Very few people know that the two are sisters. Both were incidentally appointed during the tenure of former Agriculture Minister Kipruto Arap Kirwa. In May 2008, both accompanied former President Mwai Kibaki and other senior government officers to the Fourth Tokyo International Conference on African Development (TICAD IV) in Yokohama Japan. 

Their presentation at the meeting impressed Kibaki and a further inquiry, the delegation discovered that the two were sisters.

Before her appointment as Principal Secretary, Cecily was serving her third term as the MD of Tea Board, while Njeru has been the MD at the Coffee Board since 2007.

Both have been credited for steering the two boards to greater heights and in the process, enhancing Kenya’s profile as one of the best suppliers of the two products in the world.

Calling each other role models, the two sisters were born and brought up in Embu County more than 40 years ago and have cast-off the notion that women cannot excellently perform in male dominated fields.
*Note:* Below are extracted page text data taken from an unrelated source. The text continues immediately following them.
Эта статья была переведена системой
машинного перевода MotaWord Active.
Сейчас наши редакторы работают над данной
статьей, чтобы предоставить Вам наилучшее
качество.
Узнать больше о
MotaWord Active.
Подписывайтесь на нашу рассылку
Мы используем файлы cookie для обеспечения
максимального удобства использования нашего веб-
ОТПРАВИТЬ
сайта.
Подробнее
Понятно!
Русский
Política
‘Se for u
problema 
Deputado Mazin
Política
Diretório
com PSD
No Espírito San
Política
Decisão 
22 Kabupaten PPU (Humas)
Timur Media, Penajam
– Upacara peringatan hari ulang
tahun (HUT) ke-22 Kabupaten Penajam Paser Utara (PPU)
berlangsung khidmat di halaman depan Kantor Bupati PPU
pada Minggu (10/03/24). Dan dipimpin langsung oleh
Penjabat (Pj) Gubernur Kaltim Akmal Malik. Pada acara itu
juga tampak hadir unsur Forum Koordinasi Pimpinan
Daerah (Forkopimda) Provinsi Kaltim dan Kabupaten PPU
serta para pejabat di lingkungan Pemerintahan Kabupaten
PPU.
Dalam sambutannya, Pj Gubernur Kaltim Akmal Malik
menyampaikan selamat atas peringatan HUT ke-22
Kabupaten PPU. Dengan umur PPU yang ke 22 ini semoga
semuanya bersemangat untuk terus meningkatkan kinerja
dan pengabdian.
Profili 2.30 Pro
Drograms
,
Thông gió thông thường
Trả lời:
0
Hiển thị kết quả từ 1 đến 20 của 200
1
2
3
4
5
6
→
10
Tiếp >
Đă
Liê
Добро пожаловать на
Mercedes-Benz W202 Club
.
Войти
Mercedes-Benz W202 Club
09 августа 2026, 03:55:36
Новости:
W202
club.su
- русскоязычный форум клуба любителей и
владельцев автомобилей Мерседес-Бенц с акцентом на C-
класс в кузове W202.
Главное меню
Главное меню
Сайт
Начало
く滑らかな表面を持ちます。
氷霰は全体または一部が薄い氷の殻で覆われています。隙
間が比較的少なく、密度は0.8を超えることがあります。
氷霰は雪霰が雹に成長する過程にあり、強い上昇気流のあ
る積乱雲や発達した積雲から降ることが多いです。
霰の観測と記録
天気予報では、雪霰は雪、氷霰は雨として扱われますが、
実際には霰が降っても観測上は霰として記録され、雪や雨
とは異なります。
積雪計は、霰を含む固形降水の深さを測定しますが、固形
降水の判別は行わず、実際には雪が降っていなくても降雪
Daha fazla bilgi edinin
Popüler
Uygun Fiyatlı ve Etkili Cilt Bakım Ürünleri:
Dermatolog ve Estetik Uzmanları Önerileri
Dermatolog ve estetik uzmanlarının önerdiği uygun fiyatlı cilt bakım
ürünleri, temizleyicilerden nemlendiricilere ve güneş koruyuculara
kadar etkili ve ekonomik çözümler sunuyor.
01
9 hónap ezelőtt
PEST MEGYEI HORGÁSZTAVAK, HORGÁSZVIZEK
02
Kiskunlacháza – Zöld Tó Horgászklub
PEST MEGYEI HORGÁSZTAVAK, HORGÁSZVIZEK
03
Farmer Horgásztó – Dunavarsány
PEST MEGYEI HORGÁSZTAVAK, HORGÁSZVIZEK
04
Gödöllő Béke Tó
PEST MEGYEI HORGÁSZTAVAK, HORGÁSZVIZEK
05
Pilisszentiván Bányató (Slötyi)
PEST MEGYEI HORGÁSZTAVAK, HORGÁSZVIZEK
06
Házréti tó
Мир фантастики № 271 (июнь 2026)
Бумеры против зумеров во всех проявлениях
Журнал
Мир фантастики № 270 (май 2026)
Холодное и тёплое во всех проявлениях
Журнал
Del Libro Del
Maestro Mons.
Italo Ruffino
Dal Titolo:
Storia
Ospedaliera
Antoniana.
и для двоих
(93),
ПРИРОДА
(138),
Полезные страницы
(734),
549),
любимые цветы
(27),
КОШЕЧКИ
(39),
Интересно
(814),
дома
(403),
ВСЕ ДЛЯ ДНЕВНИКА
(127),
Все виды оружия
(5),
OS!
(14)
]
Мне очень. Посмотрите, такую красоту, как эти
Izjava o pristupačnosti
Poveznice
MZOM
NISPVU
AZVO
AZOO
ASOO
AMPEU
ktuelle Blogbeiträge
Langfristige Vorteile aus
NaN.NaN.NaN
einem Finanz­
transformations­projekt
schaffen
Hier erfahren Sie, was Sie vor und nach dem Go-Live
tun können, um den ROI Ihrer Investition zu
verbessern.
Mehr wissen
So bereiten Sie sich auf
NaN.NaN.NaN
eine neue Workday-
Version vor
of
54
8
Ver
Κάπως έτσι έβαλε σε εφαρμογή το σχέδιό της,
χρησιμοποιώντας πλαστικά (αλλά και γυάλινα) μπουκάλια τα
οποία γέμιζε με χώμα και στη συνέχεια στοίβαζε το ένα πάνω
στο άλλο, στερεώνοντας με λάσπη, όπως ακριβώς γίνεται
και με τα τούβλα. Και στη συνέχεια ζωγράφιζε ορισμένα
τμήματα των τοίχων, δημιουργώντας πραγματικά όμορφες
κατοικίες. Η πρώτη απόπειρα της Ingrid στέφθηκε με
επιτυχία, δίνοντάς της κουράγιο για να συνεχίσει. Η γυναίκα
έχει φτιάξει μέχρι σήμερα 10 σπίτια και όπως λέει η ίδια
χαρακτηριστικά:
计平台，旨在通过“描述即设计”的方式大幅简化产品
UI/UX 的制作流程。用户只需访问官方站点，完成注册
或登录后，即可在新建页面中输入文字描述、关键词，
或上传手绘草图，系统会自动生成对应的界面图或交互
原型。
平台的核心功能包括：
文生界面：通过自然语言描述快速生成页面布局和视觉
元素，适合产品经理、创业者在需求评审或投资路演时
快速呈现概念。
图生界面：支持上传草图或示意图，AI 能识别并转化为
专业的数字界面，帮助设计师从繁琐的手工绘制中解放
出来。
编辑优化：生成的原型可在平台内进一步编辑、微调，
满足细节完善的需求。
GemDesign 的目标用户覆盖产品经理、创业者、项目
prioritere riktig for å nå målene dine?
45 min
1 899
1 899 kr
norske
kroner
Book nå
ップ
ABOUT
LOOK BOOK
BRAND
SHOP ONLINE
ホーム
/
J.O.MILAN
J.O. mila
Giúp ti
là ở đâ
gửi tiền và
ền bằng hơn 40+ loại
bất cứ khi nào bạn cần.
Both are married and have demonstrated best management practices in their respective fortes.

They attribute their success to the upbringing background they received from the parents mainly their father who always regarded all his children as boys regardless of their gender.

Further, the two says adoption of affirmative action in the government circles has enabled them to execute their mandate.

Despite working in busy offices they still afford sometime to share experiences. 

To work in the Government as sisters has not been easy for them as sometimes they have been criticised and accused of being favoured by the system to get plum jobs.

“At one time we were incensed by the talks and wanted to invite the media and defend our position, but after mulling over the issue we dropped the matter,” says Cecily. 

Cecily, who spoke to Weekend Business at the TBK Headquarters on Naivasha Road, before her appointment as Principal Secretary, said none of them knew the other was being recruited although both joined the government at different times.

She, however, acknowledges that her sister is a role model who has always guided her in life.

 “Over and above being my elder sister she has been my guiding star and has been a good encouragement to me in the agriculture sector as I came from a marketing background.”

Before joining TBK, Cecily was the chief executive of Fresh Produce Export Association of Kenya (FPEAK).

Njeru says her sister Cecily has been a good role model. 

“We come from a humble background and it is out of our hardworking attitude that we have managed to be where we are today,” she says.

Njeru was appointed MD at the Coffee Board in 2007. Before then, she was the Head of Research Liaison Section at Coffee Research Foundation (CRF).  She emerged the winner in a recruitment exercise presided over by the recruiting agency Manpower Services (K) Ltd.

 Njeru joined the coffee industry at a time when there was a lot of resistance to implementation of reforms and depressed prices.

 Six years down the line Njeru counts huge benefits as the industry is back on track and yearning to go great heights.